RALEIGH, N.C. (AP) -- North Carolina's video sweepstakes halls could be closed soon after the state's highest court refused a request from industry officials to delay those closings while they appeal to the U.S. Supreme Court.
The state Supreme Court on Wednesday denied the request from the sweepstakes game industry to delay last week's decision that sweepstakes halls are gambling operations. The refusal could shut down hundreds of businesses across North Carolina.
Industry officials say they don't expect the order to be enforced for 20 days, when it becomes final. In the meantime, its attorneys say they'll continue their fight through the courts with further appeals.
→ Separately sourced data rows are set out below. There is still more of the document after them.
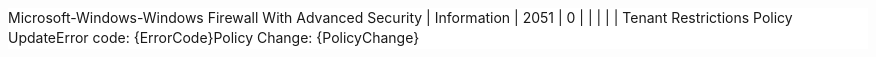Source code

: Microsoft-Windows-Windows Firewall With Advanced Security  |  Information  |  2051      |  0        |           |        |          |           |  Tenant Restrictions Policy UpdateError code:	{ErrorCode}Policy Change:	{PolicyChange}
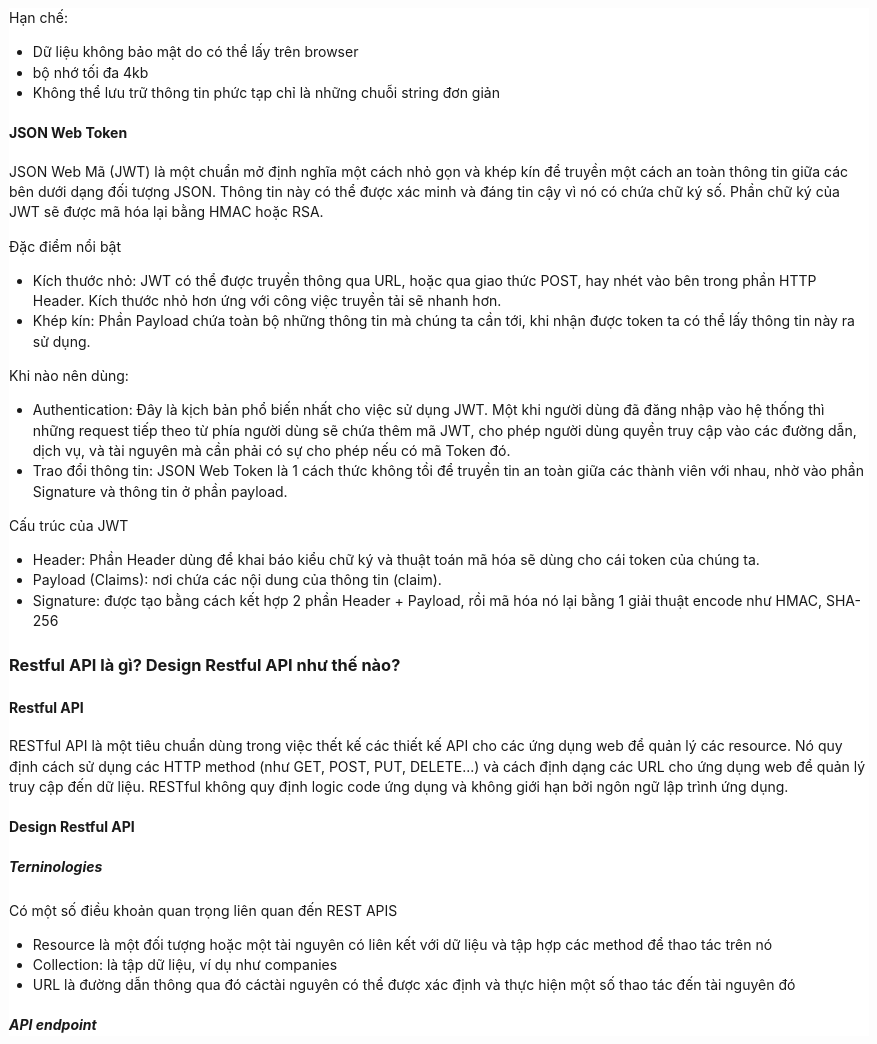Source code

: Hạn chế:
- Dữ liệu không bảo mật do có thể lấy trên browser
- bộ nhớ tối đa 4kb
- Không thể lưu trữ thông tin phức tạp chỉ là những chuỗi string đơn giản


#### JSON Web Token

JSON Web Mã (JWT) là một chuẩn mở định nghĩa một cách nhỏ gọn và khép kín để truyền một cách an toàn thông tin giữa các bên dưới dạng đối tượng JSON. Thông tin này có thể được xác minh và đáng tin cậy vì nó có chứa chữ ký số. Phần chữ ký của JWT sẽ được mã hóa lại bằng HMAC hoặc RSA.

Đặc điểm nổi bật
- Kích thước nhỏ: JWT có thể được truyền thông qua URL, hoặc qua giao thức POST, hay nhét vào bên trong phần HTTP Header. Kích thước nhỏ hơn ứng với công việc truyền tải sẽ nhanh hơn.
- Khép kín: Phần Payload chứa toàn bộ những thông tin mà chúng ta cần tới, khi nhận được token ta có thể lấy thông tin này ra sử dụng.

Khi nào nên dùng:
- Authentication: Đây là kịch bản phổ biến nhất cho việc sử dụng JWT. Một khi người dùng đã đăng nhập vào hệ thống thì những request tiếp theo từ phía người dùng sẽ chứa thêm mã JWT, cho phép người dùng quyền truy cập vào các đường dẫn, dịch vụ, và tài nguyên mà cần phải có sự cho phép nếu có mã Token đó.
- Trao đổi thông tin: JSON Web Token là 1 cách thức không tồi để truyền tin an toàn giữa các thành viên với nhau, nhờ vào phần Signature và thông tin ở phần payload. 

Cấu trúc của JWT
- Header: Phần Header dùng để khai báo kiểu chữ ký và thuật toán mã hóa sẽ dùng cho cái token của chúng ta.
- Payload (Claims): nơi chứa các nội dung của thông tin (claim).
- Signature: được tạo bằng cách kết hợp 2 phần Header + Payload, rồi mã hóa nó lại bằng 1 giải thuật encode như HMAC, SHA-256

### Restful API là gì? Design Restful API như thế nào?

#### Restful API

RESTful API là một tiêu chuẩn dùng trong việc thết kế các thiết kế API cho các ứng dụng web để quản lý các resource. Nó quy định cách sử dụng các HTTP method (như GET, POST, PUT, DELETE...) và cách định dạng các URL cho ứng dụng web để quản lý truy cập đến dữ liệu. RESTful không quy định logic code ứng dụng và không giới hạn bởi ngôn ngữ lập trình ứng dụng.

#### Design Restful API

##### Terninologies

Có một số điều khoản quan trọng liên quan đến REST APIS
- Resource là một đối tượng hoặc một tài nguyên có liên kết với dữ liệu và tập hợp các method để thao tác trên nó
- Collection: là tập dữ liệu, ví dụ như companies
- URL là đường dẫn thông qua đó cáctài nguyên có thể được xác định và thực hiện một số thao tác đến tài nguyên đó

##### API endpoint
The industry had sought a few weeks to see if the U.S. Supreme Court would consider its claim of free-speech protections.
Companies that produce the software behind video sweepstakes games want to delay closing down North Carolina's sweepstakes halls as they seek help from the U.S. Supreme Court.
The companies lost last week when the state Supreme Court upheld a state law declaring the sweepstakes halls as gambling operations. The industry has asked the state Supreme Court to delay enforcement of the law that could shut down hundreds of businesses across North Carolina.
The industry says it needs a few weeks to see if the U.S. Supreme Court will consider its claim of free-speech protections. The high court ruled last year that video games are protected just like books and films.
North Carolina's sheriffs are gearing up to start enforcing the law outlawing video sweepstakes operations next month.